[TML] Asteroid Mining (was Molding Ships)

Jerry W Barrington jursamaj at yahoo.com
Thu Oct 4 04:15:02 MDT 2007


On 10/1/07 11:36 PM, Leonard Erickson wrote:

> As I noted long before, "cheap construction will probably be
> "sandwich" panels of aluminum with a foamed glass (silica) core.
> 
> The hard part is the gas to "foam" the glass with. You don't want to
> use oxygen. Too much of a hazard if there's a fire. Though I supposed
> you could use some sort of "honeycomb" and vacuum.
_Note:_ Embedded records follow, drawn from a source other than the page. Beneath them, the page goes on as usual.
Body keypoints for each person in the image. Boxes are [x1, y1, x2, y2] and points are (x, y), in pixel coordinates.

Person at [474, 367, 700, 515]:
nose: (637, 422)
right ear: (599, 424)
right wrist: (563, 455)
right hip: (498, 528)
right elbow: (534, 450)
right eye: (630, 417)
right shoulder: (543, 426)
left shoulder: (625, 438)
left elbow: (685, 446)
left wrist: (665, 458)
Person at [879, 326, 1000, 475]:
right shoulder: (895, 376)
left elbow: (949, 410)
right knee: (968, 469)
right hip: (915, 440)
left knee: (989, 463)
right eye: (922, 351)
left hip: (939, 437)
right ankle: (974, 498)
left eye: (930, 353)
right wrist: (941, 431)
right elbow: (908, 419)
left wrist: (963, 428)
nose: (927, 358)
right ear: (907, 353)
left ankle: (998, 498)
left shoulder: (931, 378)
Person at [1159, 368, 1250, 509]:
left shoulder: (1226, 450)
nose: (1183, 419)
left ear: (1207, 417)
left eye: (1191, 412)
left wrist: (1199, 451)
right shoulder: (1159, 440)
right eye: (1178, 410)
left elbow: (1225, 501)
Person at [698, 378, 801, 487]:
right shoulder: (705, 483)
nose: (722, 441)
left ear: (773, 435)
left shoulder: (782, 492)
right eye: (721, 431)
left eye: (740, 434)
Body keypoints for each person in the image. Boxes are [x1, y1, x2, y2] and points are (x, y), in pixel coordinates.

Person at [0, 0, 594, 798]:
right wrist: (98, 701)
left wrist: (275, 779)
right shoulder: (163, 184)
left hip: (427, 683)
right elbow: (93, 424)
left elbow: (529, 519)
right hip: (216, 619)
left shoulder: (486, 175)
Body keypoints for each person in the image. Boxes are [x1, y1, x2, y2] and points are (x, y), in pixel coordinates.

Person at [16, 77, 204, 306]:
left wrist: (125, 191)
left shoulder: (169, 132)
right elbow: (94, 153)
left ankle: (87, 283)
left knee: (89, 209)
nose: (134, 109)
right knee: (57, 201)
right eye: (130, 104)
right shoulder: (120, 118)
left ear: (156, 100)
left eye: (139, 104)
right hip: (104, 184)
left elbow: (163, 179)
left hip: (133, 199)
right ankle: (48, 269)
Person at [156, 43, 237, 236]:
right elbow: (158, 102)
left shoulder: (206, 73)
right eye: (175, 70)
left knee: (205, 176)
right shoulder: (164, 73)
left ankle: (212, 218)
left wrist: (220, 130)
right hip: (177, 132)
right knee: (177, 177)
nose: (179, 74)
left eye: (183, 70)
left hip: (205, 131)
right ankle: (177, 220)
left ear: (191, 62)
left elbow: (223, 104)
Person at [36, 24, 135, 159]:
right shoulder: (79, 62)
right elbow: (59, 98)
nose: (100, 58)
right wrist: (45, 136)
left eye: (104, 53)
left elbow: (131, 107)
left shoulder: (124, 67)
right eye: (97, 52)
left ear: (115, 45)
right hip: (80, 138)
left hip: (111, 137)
Air would
> eventually leak in, but even then it'd still be a decent insulation
> factor.

Actually, for the tiny quantity in a foamed glass, oxygen should be just
fine.



On 10/1/07 11:36 PM, Timothy Little wrote:

> The yoyo idea is nice, and would work.  The line strength analysis is
> too optimistic, but the conclusion is unchanged - you just need a
> somewhat stronger line.  Also, if you can double the length of line,
> you quarter the required masses at the ends and also reduce peak
> tension.

Found on research:  "Dr. Phil Chapman, Chief Scientist for Rotary rocket and
a retired US Astronaut".  No similar reference found for Timothy Little.  No
offense, but I'm going with Phil's figures on line strength.

> For every tonne of lanthanum, gold or silver mined, there will be on
> the order of a few hundred *million* tonnes of raw material processed.
> For comparison, 2500 tonnes of gold was mined on Earth last year.  I
> wouldn't expect that to decrease significantly in the future.  Where
> would you ship a trillion tonnes of materials that are abundant on
> every solid body in the system?
> 
> I'm sure some small portion of it will be used for something, but the
> vast bulk of it is likely to just remain in the belt unused.

Well I wouldn't ship them to a solid body, that's for sure!  This is SF!
What are we doing only mucking about in the dirt?

Glass & aluminum...  you can build a lot with those.